▶ _Exercise instructions_
Quote the listing in full, exactly as given, minus any pictures.

=== Section Start ===

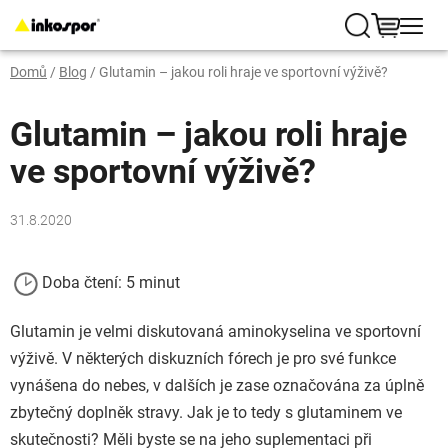
Přejít
na
Hledat
NÁKUP
obsah
Domů
/
Blog
/
Glutamin – jakou roli hraje ve sportovní výživě?
KOŠÍK
Glutamin – jakou roli hraje
ve sportovní výživě?
31.8.2020
Doba čtení: 5 minut
Glutamin je velmi diskutovaná aminokyselina ve sportovní
výživě. V některých diskuzních fórech je pro své funkce
vynášena do nebes, v dalších je zase označována za úplně
zbytečný doplněk stravy. Jak je to tedy s glutaminem ve
skutečnosti? Měli byste se na jeho suplementaci při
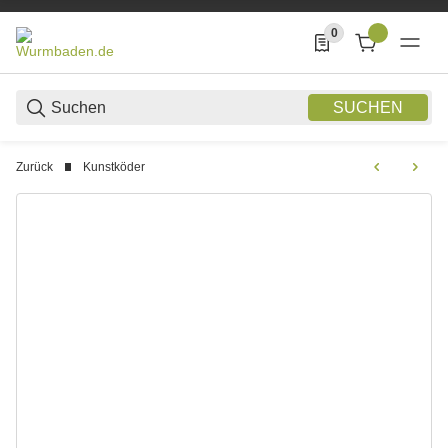
0
0 Produkte in der List
SUCHEN
Zurück
Kunstköder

=== Section End ===

▶ _Reply to the exercise_
Přejít
na
Hledat
NÁKUP
obsah
Domů
/
Blog
/
Glutamin – jakou roli hraje ve sportovní výživě?
KOŠÍK
Glutamin – jakou roli hraje
ve sportovní výživě?
31.8.2020
Doba čtení: 5 minut
Glutamin je velmi diskutovaná aminokyselina ve sportovní
výživě. V některých diskuzních fórech je pro své funkce
vynášena do nebes, v dalších je zase označována za úplně
zbytečný doplněk stravy. Jak je to tedy s glutaminem ve
skutečnosti? Měli byste se na jeho suplementaci při
0
0 Produkte in der List
SUCHEN
Zurück
Kunstköder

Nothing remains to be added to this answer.